Casuccio: What tools can help you succeed?
Petri: Electronic Press Kits are preferred. Your bio should have no more than four sentences. A bizarre picture will tell a thousand words. Let them see your band in a kinetic frenzy. Please no stacks of CDs, no piles of paperwork. Just a couple of mp3s, a picture, and send it electronically. Otherwise it ends up in the free box. And your web page should be as unique as your music. Have a simple web page, make it easy to navigate, without a lot of flash. When you get to be Coldplay and Radiohead then you can be artistic, but not right now. Also, always think mobile.
How many songs should I have in my demo?
Gallivan: Have just a handful of songs.
Moser: Two or three songs, not six.
Gallivan: Hustle. Networking is important but remember industry people are in a hurried place. Here is some thought on the three song argument: One and a half years ago I saw one of The Albrights songs on their Facebook page, but did not like it very much, and I had nothing else to go on, so I passed on it. Fast Forward to one day ago, with the band Victory for Poland, they listed three songs, their first song was nothing special, the second song was OK, but the third and last song was strong and made the difference.
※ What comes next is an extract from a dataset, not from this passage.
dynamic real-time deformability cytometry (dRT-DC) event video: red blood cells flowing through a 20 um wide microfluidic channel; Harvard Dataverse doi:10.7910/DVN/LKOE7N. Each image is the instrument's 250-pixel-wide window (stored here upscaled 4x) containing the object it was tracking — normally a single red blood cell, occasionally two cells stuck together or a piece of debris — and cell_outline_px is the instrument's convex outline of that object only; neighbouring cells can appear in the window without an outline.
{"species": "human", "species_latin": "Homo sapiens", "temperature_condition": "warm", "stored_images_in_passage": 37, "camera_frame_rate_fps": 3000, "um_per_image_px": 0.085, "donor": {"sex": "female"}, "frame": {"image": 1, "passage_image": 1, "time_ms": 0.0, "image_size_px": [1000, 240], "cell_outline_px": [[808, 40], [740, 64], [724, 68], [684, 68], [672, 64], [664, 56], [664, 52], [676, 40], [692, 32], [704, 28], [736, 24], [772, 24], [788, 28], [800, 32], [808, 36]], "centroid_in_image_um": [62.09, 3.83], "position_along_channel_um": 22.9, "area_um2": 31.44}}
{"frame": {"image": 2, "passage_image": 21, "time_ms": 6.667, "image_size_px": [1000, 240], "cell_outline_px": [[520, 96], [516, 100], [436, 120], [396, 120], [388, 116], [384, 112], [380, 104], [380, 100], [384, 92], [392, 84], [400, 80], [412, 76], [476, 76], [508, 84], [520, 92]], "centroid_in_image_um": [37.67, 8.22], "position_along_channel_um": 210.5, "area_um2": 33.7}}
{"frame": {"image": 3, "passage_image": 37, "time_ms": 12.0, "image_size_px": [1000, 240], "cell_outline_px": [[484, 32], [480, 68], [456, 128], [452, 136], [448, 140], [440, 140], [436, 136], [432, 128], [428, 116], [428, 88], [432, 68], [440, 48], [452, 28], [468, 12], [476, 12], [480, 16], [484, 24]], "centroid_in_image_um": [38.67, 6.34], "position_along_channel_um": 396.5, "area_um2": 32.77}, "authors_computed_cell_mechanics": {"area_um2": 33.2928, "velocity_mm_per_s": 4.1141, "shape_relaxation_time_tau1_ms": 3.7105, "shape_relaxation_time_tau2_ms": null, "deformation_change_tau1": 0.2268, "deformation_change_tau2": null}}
Always make the demo sound as professional as you can.
For every Justin Bieber there are 999 that aren't
Moser: Today students seem to have a sense of self-entitlement. They feel they don't have to pay their dues anymore. But for every Justin Bieber there are '999' that aren't. Even when students become college seniors they seem to have no one-on-one communication skills. They can not seem to ask an intelligent question in a discussion. They can not relate. No one is going to hand them the keys to the car. Learn those skills.
U2 would walk into a room with 50 people, and leave with 50 friends
Moser: Bryan Adams would lose money every night but would play for 20,000 people. U2 as 19 year olds had vision, they really knew what they wanted. They would walk into a room with 50 people, and leave with 50 friends. U2 would hang out at college radio stations until 5 in the morning.
Moser: Ruby Spirit from Toronto will be opening for Jesus and Mary Chain at Hardware August 2. I saw them six year ago when they were all around 16 years old. I felt then that they would have great songs someday, and that they were willing to pay their dues. I felt the worse thing then would be to rush them, to push them too soon. It seemed best to let them develop. If it is too soon, then bad things may happen, things like the band breaking up. They spent $2,000 to play in New York City and played for 50 people and 50 bucks. But they got a distribution deal from their efforts.
Interesting story about the Beatles
Moser: The United Kingdom press helps sell records, and the United States press doesn't really help in that way. Interesting story about the Beatles, and nobody seems to know about it here yet. John Lennon signed Trevor Bannister in 1968 to the Apple label. Bannister wrote "Lovers from the Sky." It never got released. Well, Ruby Spirit is going to release it this fall. So if they just get 2% of the Beatles fans buying it you are going to see a gold record.